Her childhood was far from a lollipop world. Her father was the leading proponent of “segregation now, segregation forever.” He stood in the schoolhouse door in an attempt to prevent school de-segregation.
Edmund Pettus Bridge, where voting rights marchers were violently confronted by law enforcement personnel, and the election of her mother as Alabama’s governor were hallmarks of Kennedy’s high school years.
In May 1968, Kennedy paid her last respects to her mother, Alabama’s governor. She soon joined her dad in his presidential campaign and faced angry demonstrators.
In May 1972, her dad was gunned down during an outdoor rally in Laurel, Maryland. Wallace was paralyzed from the waist down and never walked again.
“My father reached out and sought and received forgiveness and was elected to his last term as governor,” Kennedy said.
During those turbulent years, Kennedy lived in the shadows of history.
“I was judged for who I belonged to rather than who I was,” she said. “But in 1996, my family and I were in Atlanta and we toured the Martin Luther King historic sites — his church, his home and the museum that chronicled his life.”
But, Kennedy said it was the museum photos, those of the Edmund Pettis Bridge, those of the dogs in Birmingham and of Wallace standing in the schoolhouse door that impacted her son, who at that time was eight years old.
“He asked, ‘Why did Paw Paw do those things to other people?’” Kennedy said. “At that moment, I realized I was at a crossroads in my life and the life of my son. It was up to me to do for him what my father had never done for me.”
Kennedy said knew she had an obligation to raise the call of justice, for her sons and for others.

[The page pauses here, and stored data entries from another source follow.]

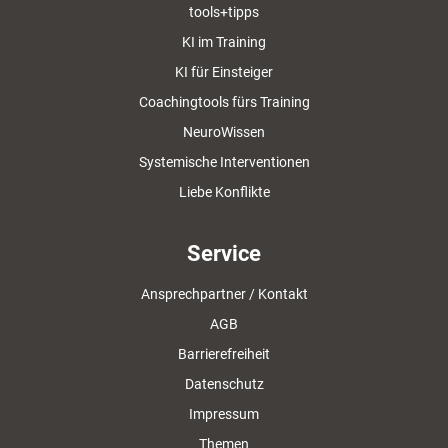
tools+tipps
KI im Training
KI für Einsteiger
Coachingtools fürs Training
NeuroWissen
Systemische Interventionen
Liebe Konflikte
Service
Ansprechpartner / Kontakt
AGB
Barrierefreiheit
Datenschutz
Impressum
Themen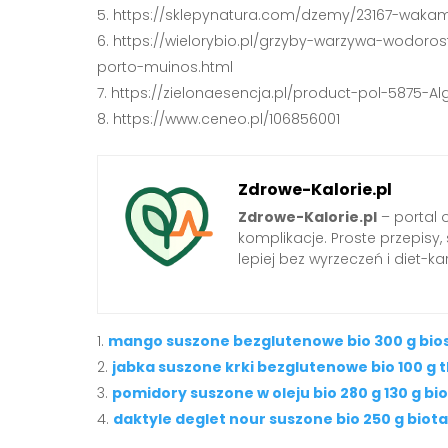
https://sklepynatura.com/dzemy/23167-waka
https://wielorybio.pl/grzyby-warzywa-wodor
porto-muinos.html
https://zielonaesencja.pl/product-pol-5875-
https://www.ceneo.pl/106856001
Zdrowe-Kalorie.pl
Zdrowe-Kalorie.pl
– portal 
komplikacje. Proste przepisy
lepiej bez wyrzeczeń i diet-kar
mango suszone bezglutenowe bio 300 g bi
jabka suszone krki bezglutenowe bio 100 g 
pomidory suszone w oleju bio 280 g 130 g bi
daktyle deglet nour suszone bio 250 g bio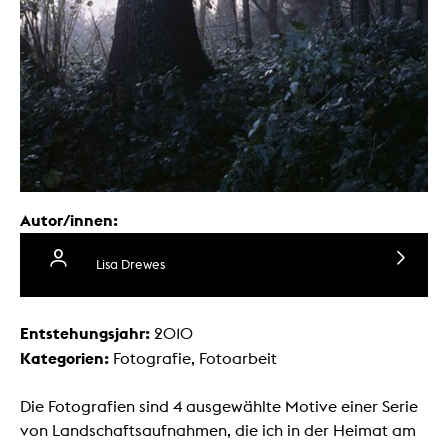
Autor/innen:
Lisa Drewes
Entstehungsjahr:
2010
Kategorien:
Fotografie, Fotoarbeit
Die Fotografien sind 4 ausgewählte Motive einer Serie
von Landschaftsaufnahmen, die ich in der Heimat am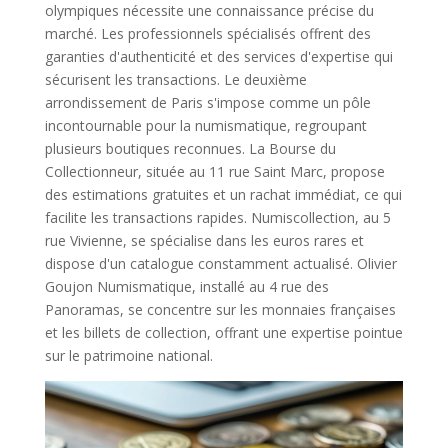
olympiques nécessite une connaissance précise du
marché. Les professionnels spécialisés offrent des
garanties d'authenticité et des services d'expertise qui
sécurisent les transactions. Le deuxième
arrondissement de Paris s'impose comme un pôle
incontournable pour la numismatique, regroupant
plusieurs boutiques reconnues. La Bourse du
Collectionneur, située au 11 rue Saint Marc, propose
des estimations gratuites et un rachat immédiat, ce qui
facilite les transactions rapides. Numiscollection, au 5
rue Vivienne, se spécialise dans les euros rares et
dispose d'un catalogue constamment actualisé. Olivier
Goujon Numismatique, installé au 4 rue des
Panoramas, se concentre sur les monnaies françaises
et les billets de collection, offrant une expertise pointue
sur le patrimoine national.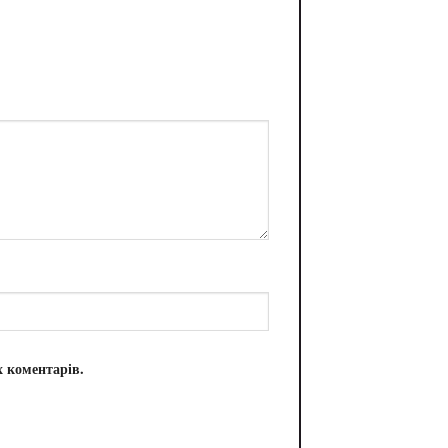
х коментарів.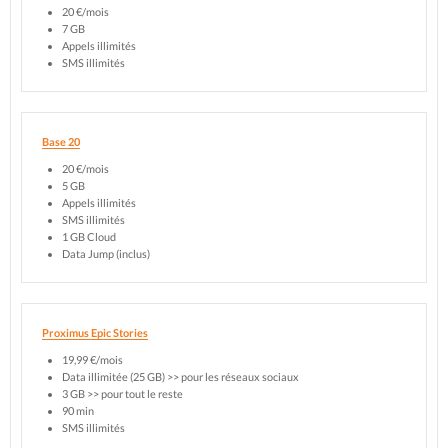
20 €/mois
7 GB
Appels illimités
SMS illimités
Base 20
20 €/mois
5 GB
Appels illimités
SMS illimités
1 GB Cloud
Data Jump (inclus)
Proximus Epic Stories
19,99 €/mois
Data illimitée (25 GB) >> pour les réseaux sociaux
3 GB >> pour tout le reste
90 min
SMS illimités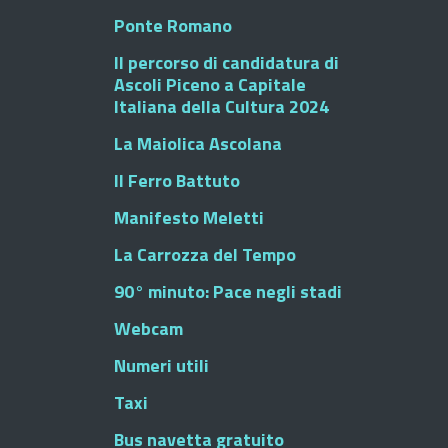
Ponte Romano
Il percorso di candidatura di
Ascoli Piceno a Capitale
Italiana della Cultura 2024
La Maiolica Ascolana
Il Ferro Battuto
Manifesto Meletti
La Carrozza del Tempo
90° minuto: Pace negli stadi
Webcam
Numeri utili
Taxi
Bus navetta gratuito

“The first step is building a legacy of my own,” she said. “It is up to me to help make things right, to raise up the cause of justice and break away from a painful past.
“Breaking away from a painful past is not always easy, but it is always right,” she said.
“Doing what is right means creating pathways that lead to truth and justice, facing the challenges ahead and living a life of purpose and hope.”
And knowing, she said, that no mountain top is too tall to climb.